━━ TEKS TERSEDIA

Pada persoalan ini, perbedaan timbul di antara dua pendapat. Yang pertama, dimotori Sa’îd bin Jabîr RA [w. 95 H.], yang cenderung memaknai hukum tasybîh [penyerupaan atau penyamaan] itu hanya pada kewajiban berpuasanya saja, dan tidak meliputi berapa lama dan pada bulan apa berpuasa. Pendapat ini berdasar pada realitas sejarah dimana masyarakat Jahiliyah masih mengenali syariat tersebut, walaupun telah menjadi ‘sejarah’ serta tidak dilakukan di bulan Ramadlân yang sudah dikenal. Bisa jadi pendapat ini menyandarkan kepada salah satu firman Allah SWT tentang bermacam-macamnya syariat bagi masing-masing umat manusia, “Untuk tiap-tiap umat diantara kamu --maksudnya: umat Nabi Muhammad SAW dan umat-umat yang sebelumnya--, Kami berikan aturan dan jalan yang terang. Sekiranya Allah menghendaki, niscaya kamu dijadikan-Nya satu umat (saja), tetapi Allah hendak menguji kamu terhadap pemberian-Nya kepadamu, maka berlomba-lombalah berbuat kebajikan. Hanya kepada Allah-lah kembali kamu semuanya, lalu diberitahukan-Nya kepadamu apa yang telah kamu perselisihkan itu” [QS. 5:48].
Pendapat kedua lebih terfokus pemahamannya kepada lama hari berpuasa dan bulan diwajibkannya berpuasa. Lebih tepatnya, pendapat kedua ini mengarahkan perhatiannya kepada ayat selanjutnya, pada ayat 184, yang berbunyi, “[yaitu] dalam beberapa hari yang tertentu” [ayyâman ma’dûdât].  Dengan demikian, secara global ulama kelompok ini berpendapat bahwa puasa Ramadlan sebagaimana kaum muslimin lakukan selama ini telah diwajibkan kepada umat-umat yang terdahulu.

━━━━
━━ INFORMASI HASIL EKSTRAKSI

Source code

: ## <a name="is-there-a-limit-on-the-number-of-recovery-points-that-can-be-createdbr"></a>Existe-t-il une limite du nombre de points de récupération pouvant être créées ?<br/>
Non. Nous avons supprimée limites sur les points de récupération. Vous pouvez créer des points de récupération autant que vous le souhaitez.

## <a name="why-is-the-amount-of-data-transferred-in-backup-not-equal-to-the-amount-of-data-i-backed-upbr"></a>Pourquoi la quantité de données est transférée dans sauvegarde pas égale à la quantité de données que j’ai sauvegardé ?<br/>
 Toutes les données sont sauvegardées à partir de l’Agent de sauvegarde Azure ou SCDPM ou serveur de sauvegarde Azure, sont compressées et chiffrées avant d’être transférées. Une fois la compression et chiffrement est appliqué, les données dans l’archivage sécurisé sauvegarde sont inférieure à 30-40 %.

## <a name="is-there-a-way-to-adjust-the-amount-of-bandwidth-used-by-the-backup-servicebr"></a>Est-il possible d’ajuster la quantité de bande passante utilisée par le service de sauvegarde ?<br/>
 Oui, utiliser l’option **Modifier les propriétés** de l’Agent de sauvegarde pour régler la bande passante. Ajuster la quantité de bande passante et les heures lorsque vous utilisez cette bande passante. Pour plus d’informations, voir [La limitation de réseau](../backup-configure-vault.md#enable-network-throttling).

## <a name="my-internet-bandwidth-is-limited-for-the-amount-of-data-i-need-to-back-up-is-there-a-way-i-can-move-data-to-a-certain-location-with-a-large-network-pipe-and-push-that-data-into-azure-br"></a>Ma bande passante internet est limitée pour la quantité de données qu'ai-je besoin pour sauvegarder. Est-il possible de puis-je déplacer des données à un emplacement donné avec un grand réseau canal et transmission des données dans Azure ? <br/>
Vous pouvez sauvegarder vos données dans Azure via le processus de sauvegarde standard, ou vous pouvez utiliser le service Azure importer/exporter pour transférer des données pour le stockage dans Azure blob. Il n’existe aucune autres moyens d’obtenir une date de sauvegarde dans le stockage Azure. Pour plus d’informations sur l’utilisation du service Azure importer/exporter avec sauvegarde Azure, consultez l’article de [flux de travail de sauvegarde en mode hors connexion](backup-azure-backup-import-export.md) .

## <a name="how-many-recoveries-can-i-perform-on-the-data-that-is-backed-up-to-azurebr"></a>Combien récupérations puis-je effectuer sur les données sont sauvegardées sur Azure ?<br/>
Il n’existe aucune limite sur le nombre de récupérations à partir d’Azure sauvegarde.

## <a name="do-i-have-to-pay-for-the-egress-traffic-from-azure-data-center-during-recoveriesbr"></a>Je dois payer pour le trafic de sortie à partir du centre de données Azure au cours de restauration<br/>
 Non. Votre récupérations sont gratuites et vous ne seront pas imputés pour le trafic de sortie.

━━━━

### [BUTIR TUGAS]
Menurut teks, siapa yang memotori pendapat pertama? Catatan-catatan di atas tidak berhubungan dengan teks.

### [JAWABAN]
Pendapat pertama dimotori oleh Sa’îd bin Jabîr RA.